Negli ultimi anni, il sistema distributivo è cresciuto malamente, incurante di almeno tre aspetti: efficienza nei processi, redditività della rete, corretta capitalizzazione. La somma di questi tre vizi è sempre stata coperta dalla consistenza dei volumi, ovvero dai consumi. Ma oggi non è più così.
Partiamo dalla questione finanziaria. Le banche sono accusate di aver chiuso i rubinetti del credito affossando l'economia reale. È vero solo in parte. Le sofferenze bancarie in Italia hanno superato a gennaio 2012 i 126 miliardi di euro con una crescita di 1,2 miliardi rispetto al mese precedente. In media ciò significa che se i soldi vengono prestati, il rischio di perderli è molto elevato. Il problema è semmai la mancanza di discrimine, l'incapacità di selezionare i soggetti finanziabili da quelli fuori mercato.
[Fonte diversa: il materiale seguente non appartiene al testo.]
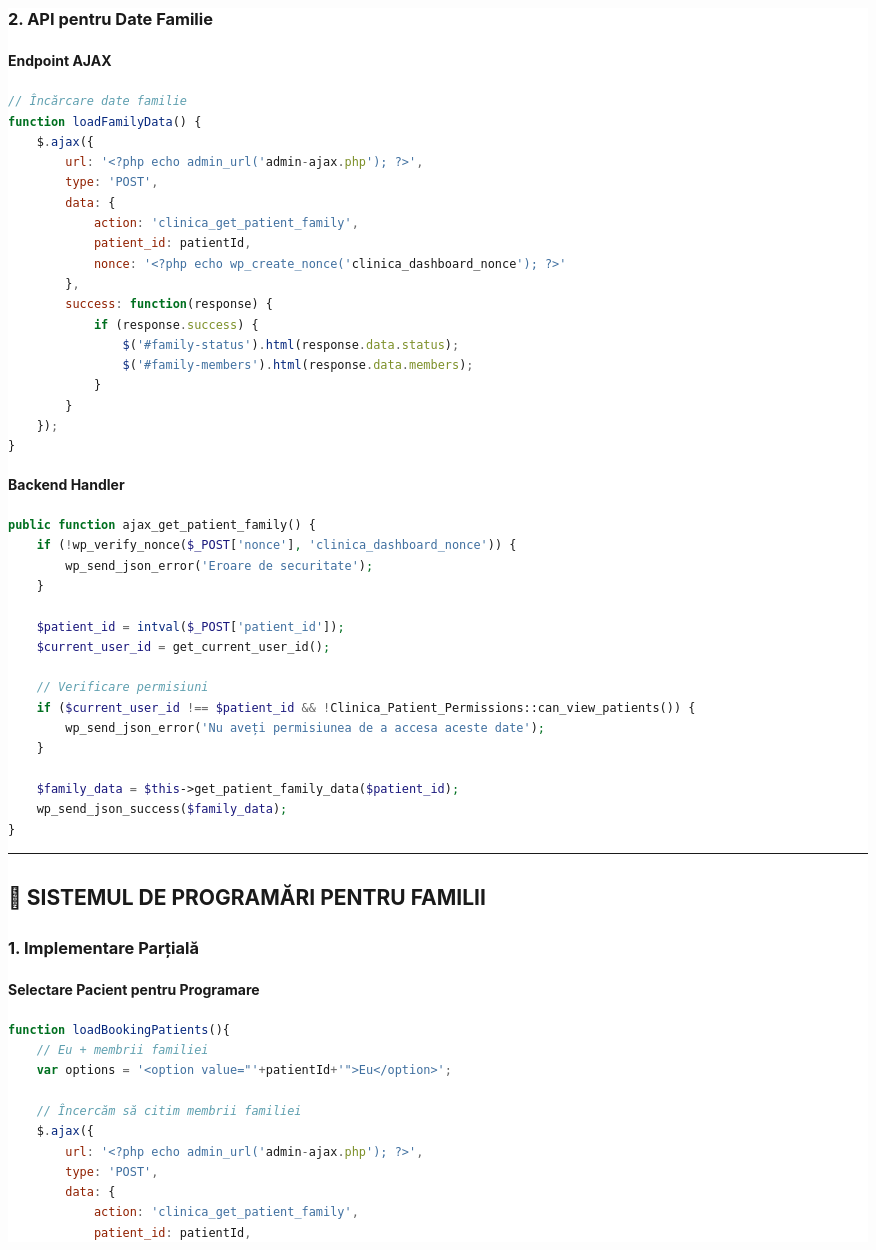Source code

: ### **2. API pentru Date Familie**

#### **Endpoint AJAX**
```javascript
// Încărcare date familie
function loadFamilyData() {
    $.ajax({
        url: '<?php echo admin_url('admin-ajax.php'); ?>',
        type: 'POST',
        data: {
            action: 'clinica_get_patient_family',
            patient_id: patientId,
            nonce: '<?php echo wp_create_nonce('clinica_dashboard_nonce'); ?>'
        },
        success: function(response) {
            if (response.success) {
                $('#family-status').html(response.data.status);
                $('#family-members').html(response.data.members);
            }
        }
    });
}
```

#### **Backend Handler**
```php
public function ajax_get_patient_family() {
    if (!wp_verify_nonce($_POST['nonce'], 'clinica_dashboard_nonce')) {
        wp_send_json_error('Eroare de securitate');
    }
    
    $patient_id = intval($_POST['patient_id']);
    $current_user_id = get_current_user_id();
    
    // Verificare permisiuni
    if ($current_user_id !== $patient_id && !Clinica_Patient_Permissions::can_view_patients()) {
        wp_send_json_error('Nu aveți permisiunea de a accesa aceste date');
    }
    
    $family_data = $this->get_patient_family_data($patient_id);
    wp_send_json_success($family_data);
}
```

---

## 📅 **SISTEMUL DE PROGRAMĂRI PENTRU FAMILII**

### **1. Implementare Parțială**

#### **Selectare Pacient pentru Programare**
```javascript
function loadBookingPatients(){
    // Eu + membrii familiei
    var options = '<option value="'+patientId+'">Eu</option>';
    
    // Încercăm să citim membrii familiei
    $.ajax({
        url: '<?php echo admin_url('admin-ajax.php'); ?>',
        type: 'POST',
        data: { 
            action: 'clinica_get_patient_family', 
            patient_id: patientId, 
```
Tornando alla distribuzione moderna, è risaputo che i ritardi dei pagamenti finora “imposti” ai fornitori hanno costituito la vera capitalizzazione dei retailer che con questi denari hanno spesso investito e allargato le reti. L'impossibilità di mantenere questo regime, svuota di fatto le casse. Casse che non sono rimpinguabili con il credito ordinario, neppure se le banche lo volessero. Di fatto i ritardi nei pagamenti si traducono in prestiti infruttiferi forzati che i retailer hanno ottenuto dai loro fornitori. Passando al credito ordinario occorre computare una voce di costo aggiuntiva. Tuttavia nella situazione attuale, la marginalità di un retailer oscilla tra il 2,5% e il 5%; un risultato che non sostiene il costo del credito.
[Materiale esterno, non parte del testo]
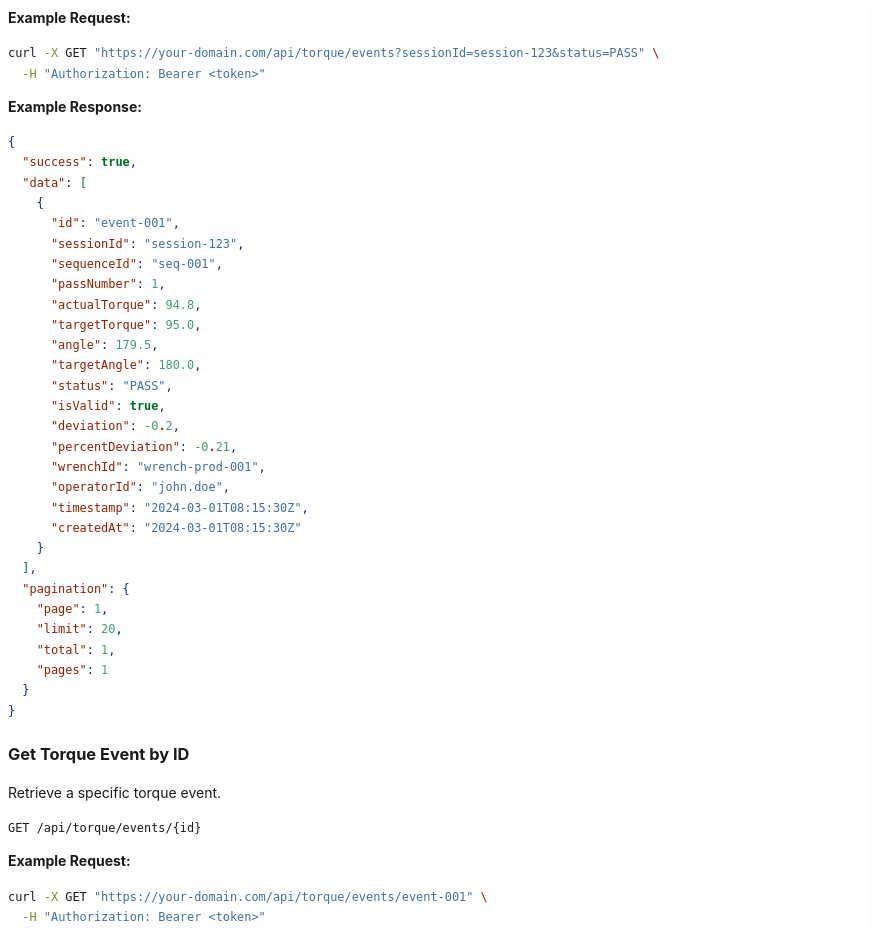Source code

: **Example Request:**

```bash
curl -X GET "https://your-domain.com/api/torque/events?sessionId=session-123&status=PASS" \
  -H "Authorization: Bearer <token>"
```

**Example Response:**

```json
{
  "success": true,
  "data": [
    {
      "id": "event-001",
      "sessionId": "session-123",
      "sequenceId": "seq-001",
      "passNumber": 1,
      "actualTorque": 94.8,
      "targetTorque": 95.0,
      "angle": 179.5,
      "targetAngle": 180.0,
      "status": "PASS",
      "isValid": true,
      "deviation": -0.2,
      "percentDeviation": -0.21,
      "wrenchId": "wrench-prod-001",
      "operatorId": "john.doe",
      "timestamp": "2024-03-01T08:15:30Z",
      "createdAt": "2024-03-01T08:15:30Z"
    }
  ],
  "pagination": {
    "page": 1,
    "limit": 20,
    "total": 1,
    "pages": 1
  }
}
```

### Get Torque Event by ID

Retrieve a specific torque event.

```http
GET /api/torque/events/{id}
```

**Example Request:**

```bash
curl -X GET "https://your-domain.com/api/torque/events/event-001" \
  -H "Authorization: Bearer <token>"
```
Se i consumi non cresceranno e velocemente, il rischio è quello di assistere a una stagione di chiusure nella quale i punti di vendita delle reti creati senza attenzione alla marginalità puntuale, dovranno cessare l'attività, anche perché le risorse per eventuali travasi mancheranno. Ma tutto ciò significherà perdita di posti di lavoro in una spirale sempre più recessiva. Rimane quindi l'opzione di intervenire sui processi per raggiungere una maggiore efficienza. Ma non è un obiettivo banale. Si tratta di un percorso che coinvolge l'organizzazione del retailer e impatta sul “dna” del mestiere stesso. Tuttavia la volontà delle proprietà di andare in questa direzione unitamente a un adeguamento del management può dare risultati.
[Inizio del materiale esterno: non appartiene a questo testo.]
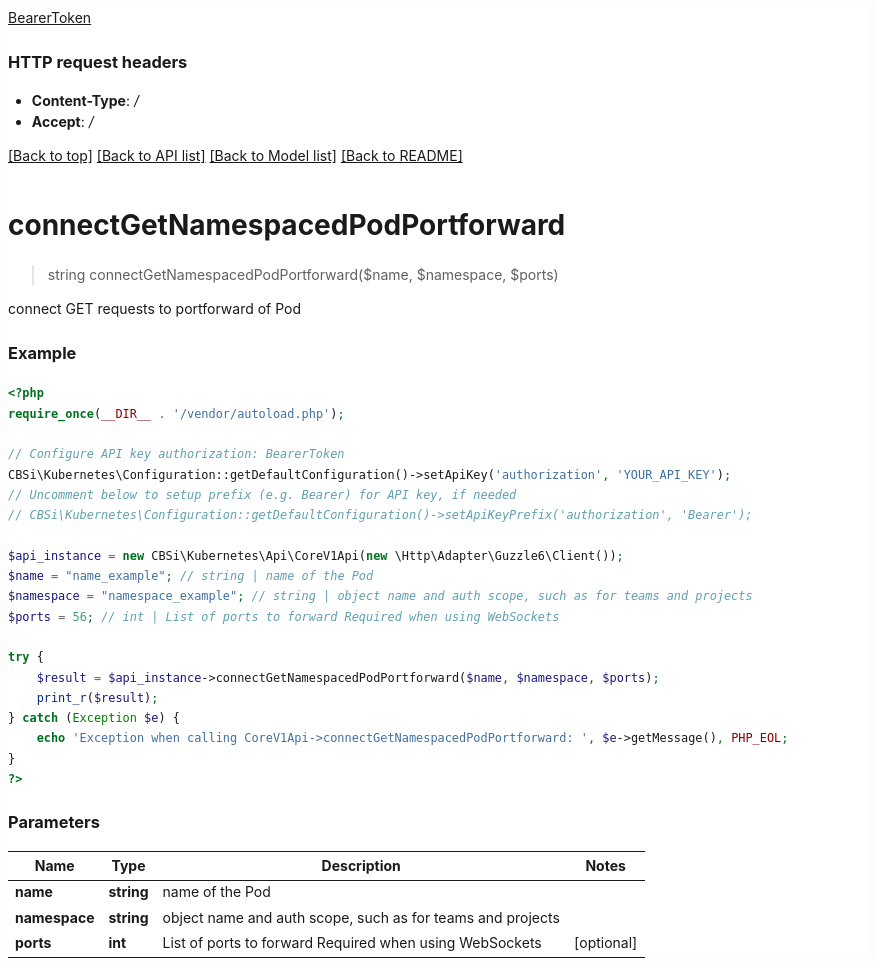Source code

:[BearerToken](../../README.md#BearerToken)

### HTTP request headers

 - **Content-Type**: */*
 - **Accept**: */*

[[Back to top]](#) [[Back to API list]](../../README.md#documentation-for-api-endpoints) [[Back to Model list]](../../README.md#documentation-for-models) [[Back to README]](../../README.md)

# **connectGetNamespacedPodPortforward**
> string connectGetNamespacedPodPortforward($name, $namespace, $ports)



connect GET requests to portforward of Pod

### Example
```php
<?php
require_once(__DIR__ . '/vendor/autoload.php');

// Configure API key authorization: BearerToken
CBSi\Kubernetes\Configuration::getDefaultConfiguration()->setApiKey('authorization', 'YOUR_API_KEY');
// Uncomment below to setup prefix (e.g. Bearer) for API key, if needed
// CBSi\Kubernetes\Configuration::getDefaultConfiguration()->setApiKeyPrefix('authorization', 'Bearer');

$api_instance = new CBSi\Kubernetes\Api\CoreV1Api(new \Http\Adapter\Guzzle6\Client());
$name = "name_example"; // string | name of the Pod
$namespace = "namespace_example"; // string | object name and auth scope, such as for teams and projects
$ports = 56; // int | List of ports to forward Required when using WebSockets

try {
    $result = $api_instance->connectGetNamespacedPodPortforward($name, $namespace, $ports);
    print_r($result);
} catch (Exception $e) {
    echo 'Exception when calling CoreV1Api->connectGetNamespacedPodPortforward: ', $e->getMessage(), PHP_EOL;
}
?>
```

### Parameters

Name | Type | Description  | Notes
------------- | ------------- | ------------- | -------------
 **name** | **string**| name of the Pod |
 **namespace** | **string**| object name and auth scope, such as for teams and projects |
 **ports** | **int**| List of ports to forward Required when using WebSockets | [optional]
In ultima analisi non vi sono soluzioni che possano rimpiazzare una nuova fase di crescita. Se i consumi non ripartono, la derivata del trend di crescita non cambierà segno, qualsiasi azione endogena ai sistemi. Probabilmente non vi è la consapevolezza che senza abbattimento della pressione fiscale e dei costi dello Stato, il sistema nel suo complesso è diretto verso l'autodistruzione per implosione.